課題一覧:
1) 読解用抜粋のうち、「Live Sports Track」を含む語句で始まり「Boston, MA, 1987)」で終わる部分を、一字一句そのまま書き写してください。
2) 読解用抜粋をもとに、次の問いに答えてください。
(a) 国内盤はどの形式でリリースされましたか。
(b) CD2のタイトルは何ですか。
(c) Live Sports の「Bad Is Bad」は、どこで何年に収録されたものですか。

これはひとえにサウンドからの推測で、前述した黒っぽいサウンドになっていることからバンドの意思がくみとれるのだ。

そう考えると、99年リマスターも日本リマスターも音がオリジナルと大きく異なるのは、バンドが関わっていないからこそだろうと考えられる。

 

本来のサウンドが聴けることも含め、音質、音圧ともに現状「SPORTS」の決定版はこの2013リマスターということになるだろう。

国内盤はSHM CDでリリースされ、海外盤に比べ少し音がスッキリしているように感じる。その分 爽やかだが音が軽い。

海外盤のほうが黒っぽく、音にギュッと芯が詰まっていて日本盤よりずっとロックンロールしている感があった。

 

 

 

CD2は先述の通りライヴテイク集。

Live Sports というタイトルだ。

 

Sports Track Listing:

  1. The Heart of Rock & Roll
  2. Heart And Soul
  3. Bad is Bad
  4. I Want A New Drug
  5. Walking On A Thin Line
  6. Finally Found A Home
  7. If This Is It
  8. You Crack Me Up
  9. Honky Tonk Blues

Live Sports Track Listing:

  1. The Heart Of Rock & Roll
    (live in Cleveland, OH, 1988)
  2. Heart And Soul
    (live in Cleveland, OH, 1988)
  3. Bad Is Bad
    (live in Boston, MA, 1987) 
  4. I Want A New Drug
    (live in Sydney, Australia, 1989)
  5. Walking On A Thin Line
    (live in Chicago, IL, 1983)
  6. Finally Found A Home
    (live in Cleveland, OH, 1988)
  7. If This Is It
    (live in New Orleans, LA, 1986)

データ抜粋:
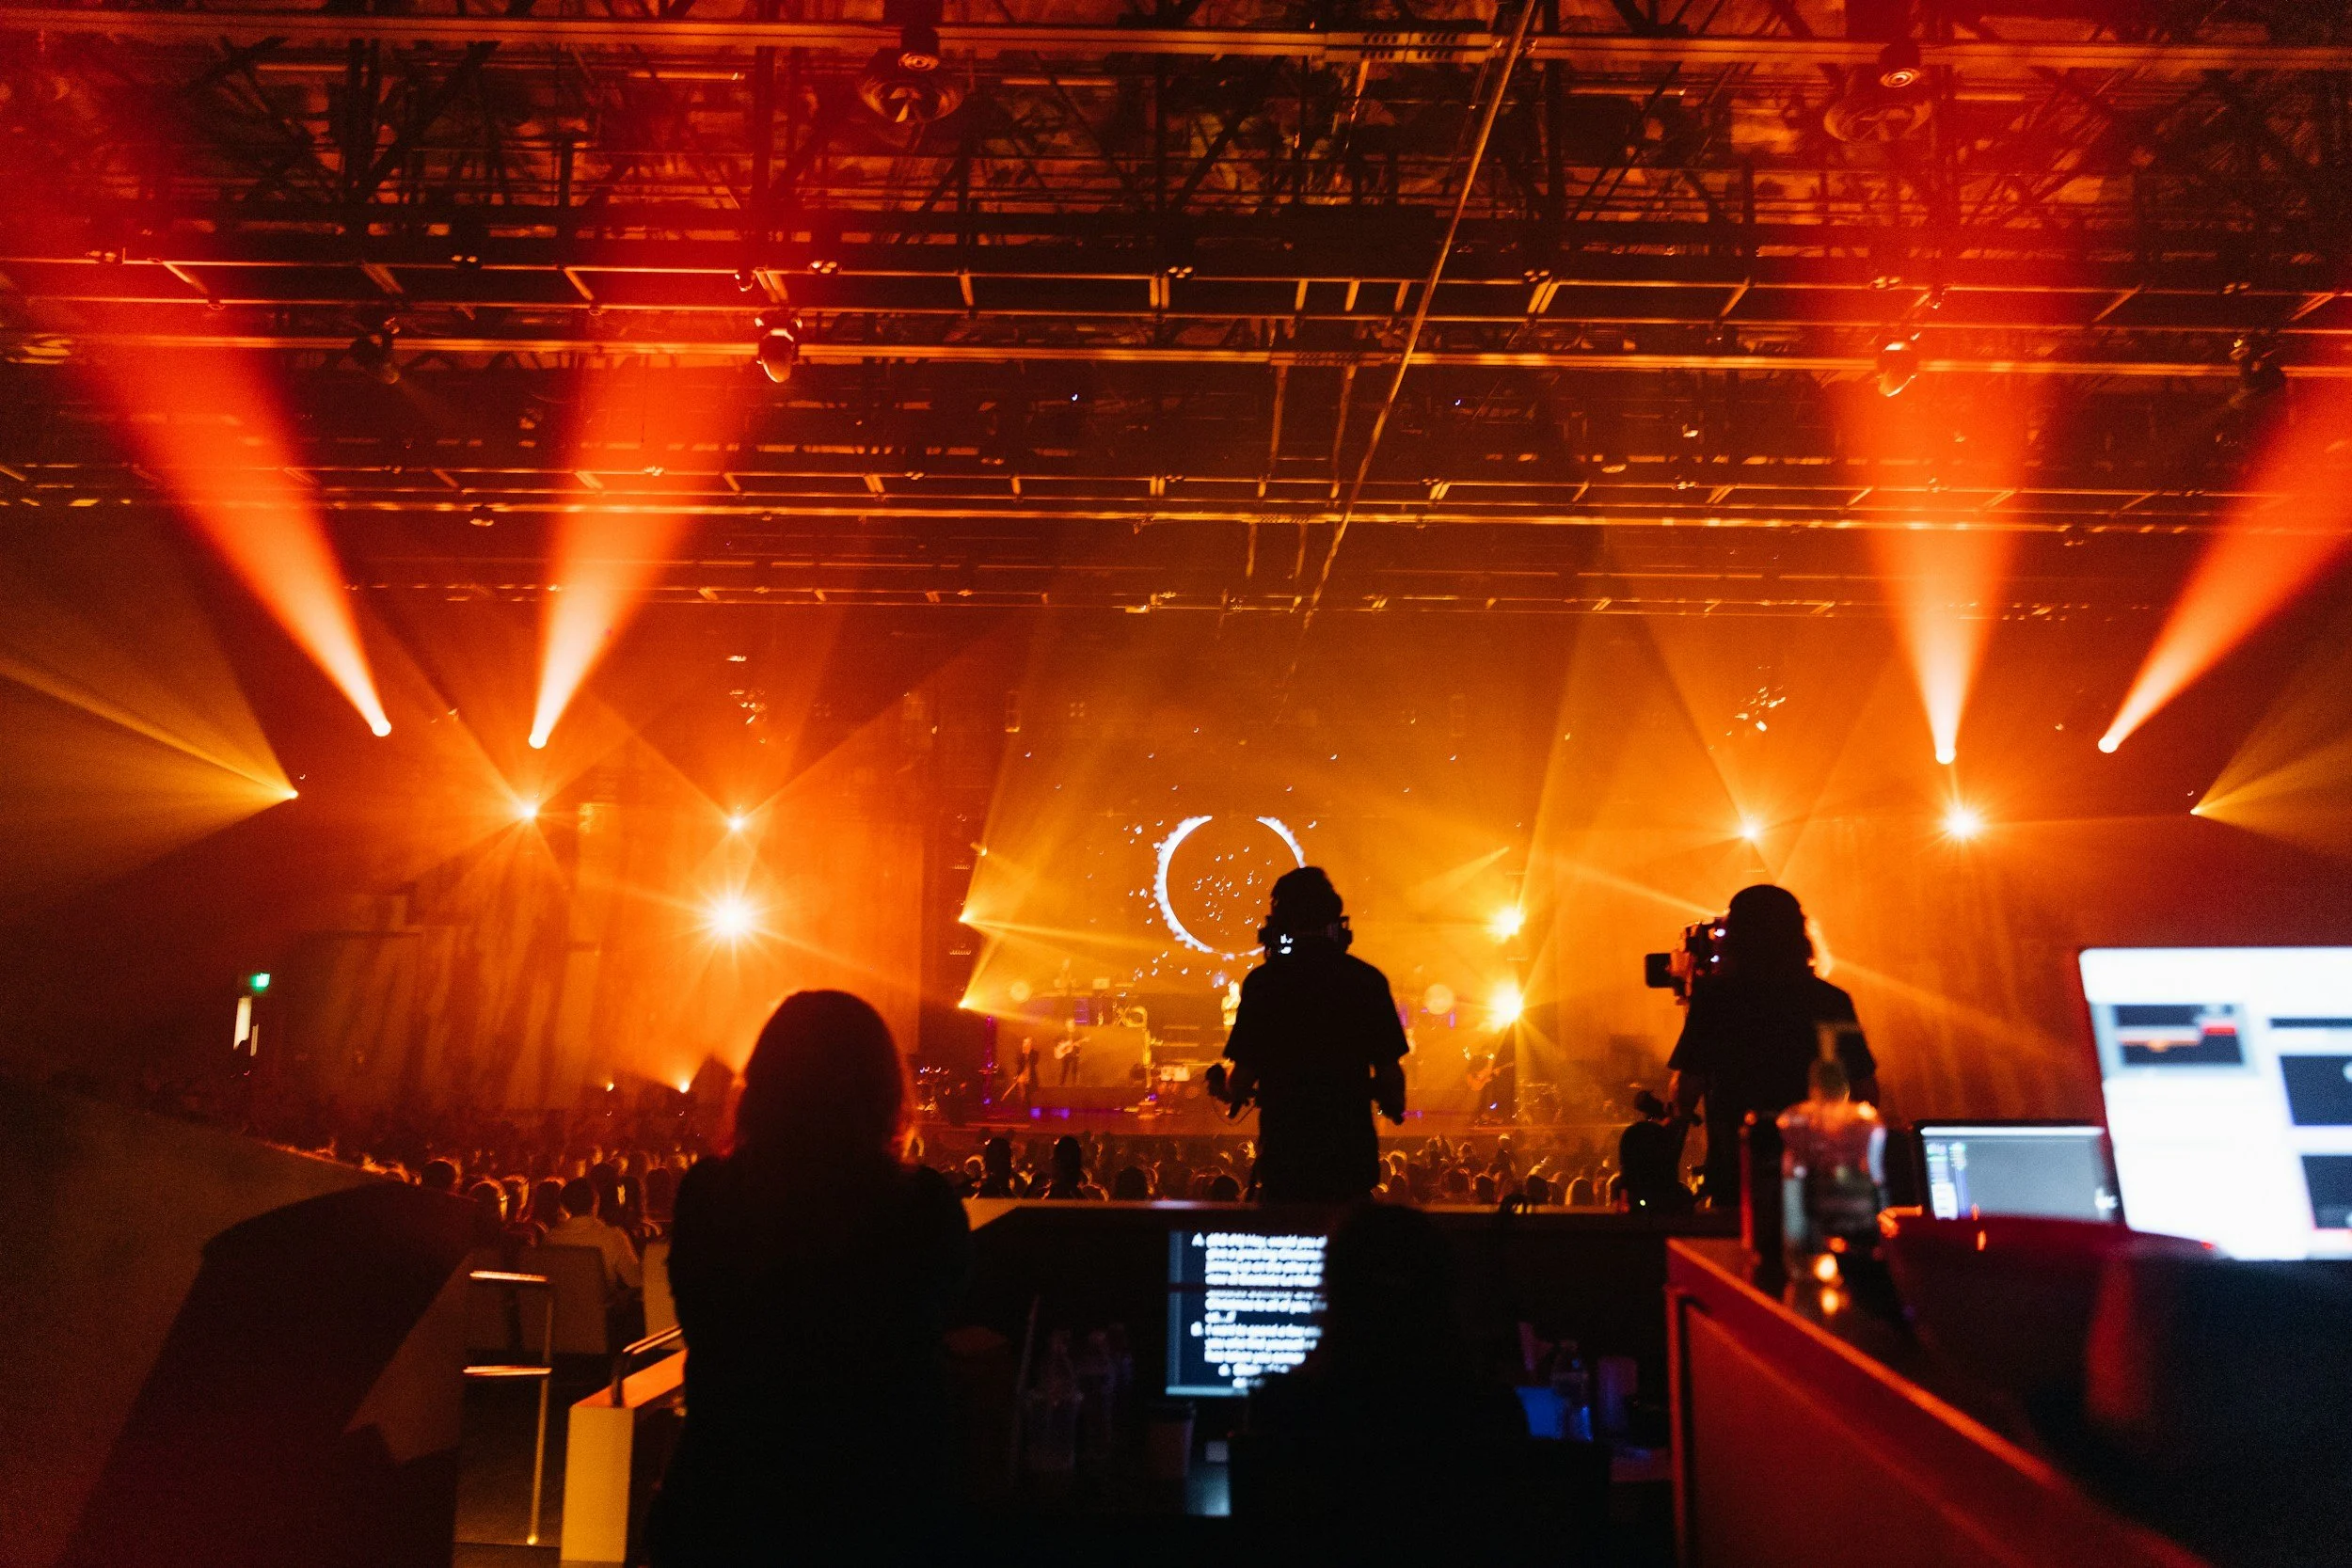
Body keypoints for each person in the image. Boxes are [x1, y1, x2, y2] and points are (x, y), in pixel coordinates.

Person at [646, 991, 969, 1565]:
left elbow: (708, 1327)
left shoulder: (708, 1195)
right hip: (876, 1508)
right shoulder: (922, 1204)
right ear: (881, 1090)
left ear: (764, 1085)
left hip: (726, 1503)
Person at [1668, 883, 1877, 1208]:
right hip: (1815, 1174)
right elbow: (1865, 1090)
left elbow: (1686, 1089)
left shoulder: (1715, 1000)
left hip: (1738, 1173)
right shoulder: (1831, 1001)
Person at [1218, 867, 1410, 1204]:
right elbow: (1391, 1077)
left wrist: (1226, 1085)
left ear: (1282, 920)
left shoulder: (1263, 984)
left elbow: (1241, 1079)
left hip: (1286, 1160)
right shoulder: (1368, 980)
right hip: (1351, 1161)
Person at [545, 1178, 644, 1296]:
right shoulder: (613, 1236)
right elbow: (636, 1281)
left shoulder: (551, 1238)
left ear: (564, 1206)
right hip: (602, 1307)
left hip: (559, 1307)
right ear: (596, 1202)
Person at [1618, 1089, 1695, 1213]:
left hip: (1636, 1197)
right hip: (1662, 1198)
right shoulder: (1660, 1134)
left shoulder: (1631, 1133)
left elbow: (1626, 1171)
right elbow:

解答一覧:
1)
Live Sports Track Listing:

  1. The Heart Of Rock & Roll
    (live in Cleveland, OH, 1988)
  2. Heart And Soul
    (live in Cleveland, OH, 1988)
  3. Bad Is Bad
    (live in Boston, MA, 1987)

2)
(a) 国内盤はSHM CDでリリースされました。
(b) CD2のタイトルは Live Sports です。
(c) Boston, MA で1987年に収録されたものです。